■ ОТРЫВОК ДОКУМЕНТА ■
:::::

Начали разбираться в продовольственных делах. Цифры Цюрупы и мои сходятся. Но Цюрупа недоволен: мало хлеба. Он волнуется — требует удвоить вывоз хлеба. Вдруг он резко побледнел. Лицо покрылось потом, пошатнулся. Я еле успел поддержать, до дивана почти донес.

—   Недоедает нарком продовольствия...— попытался улыбнуться Цюрупа.

Владимир Ильич подал ему стакан воды, присел на край дивана, взял руку.

—   Лежите, лежите, голубчик... Если не трудно, можете принимать участие в нашей беседе. А лучше отдохните.

Как известно, вскоре последовало строгое решение В. И. Ленина: «За неосторожное отношение к казенному имуществу (2 припадка) объявляется А. Д. Цюрупе

1-ое предостережение и предписывается немедленно ехать домой...

Ленин».

С хлебного фронта меня снова перебросили на военный. С отрядом ВЦИК мы прошли боевой путь от Свияжска до Уфы. После освобождения Уфы наши отряды были вновь переброшены в Тулу на переформирование. Зимою 1919 года меня свалил тиф и я оказался в Москве на больничной койке. Еле поправился, вновь выехал в Тулу, где пополнялись наши отряды.

Не успели мы полностью укомплектоваться, как получили приказ — срочно перебазироваться в Питер. В Питере мы несли охрану города и продолжали формирование. Трудно было с одеждой, с артиллерией. Подготовка к отправке на фронт затягивалась. По поручению Ленина нам несколько раз звонили, чтобы мы торопились, но Троцкий мешал.

Владимир Ильич Ленин был недоволен. Мы не успели к сроку выступить на фронт под Вятку. Он прислал телеграмму:

"12.IV.1919 г.

Петроград Позерну, для Панюшкина

Ваше промедление с погрузкой и отправкой становится непонятным. Поймите, что малейшее промедление преступно. Никакое недоснабжение не оправдывает. Выезжайте и вывозите вашу воинскую часть во что бы то ни стало немедленно.

:::::

Перепишите отрывок, начиная со слов «Начали разбираться в» и до слов «попытался улыбнуться Цюрупа.» включительно. Замените в нём «хлеба» на «зерна». Приведённые далее строки с отрывком никак не связаны.

■ ЗАПИСАННЫЕ ДАННЫЕ ■
:::::

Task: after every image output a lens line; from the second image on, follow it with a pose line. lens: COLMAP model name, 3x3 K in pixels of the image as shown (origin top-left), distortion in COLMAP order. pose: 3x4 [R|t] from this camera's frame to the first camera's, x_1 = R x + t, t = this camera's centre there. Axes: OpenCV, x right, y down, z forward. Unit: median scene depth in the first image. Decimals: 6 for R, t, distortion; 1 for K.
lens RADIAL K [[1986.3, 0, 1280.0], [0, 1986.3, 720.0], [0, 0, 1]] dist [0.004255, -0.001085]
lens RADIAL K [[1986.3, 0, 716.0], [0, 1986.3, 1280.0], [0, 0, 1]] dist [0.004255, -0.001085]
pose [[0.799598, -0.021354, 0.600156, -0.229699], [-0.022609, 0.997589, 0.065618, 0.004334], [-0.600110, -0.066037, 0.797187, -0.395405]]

:::::

■ ОЖИДАЕМЫЙ ОТВЕТ ■
Начали разбираться в продовольственных делах. Цифры Цюрупы и мои сходятся. Но Цюрупа недоволен: мало зерна. Он волнуется — требует удвоить вывоз зерна. Вдруг он резко побледнел. Лицо покрылось потом, пошатнулся. Я еле успел поддержать, до дивана почти донес.

—   Недоедает нарком продовольствия...— попытался улыбнуться Цюрупа.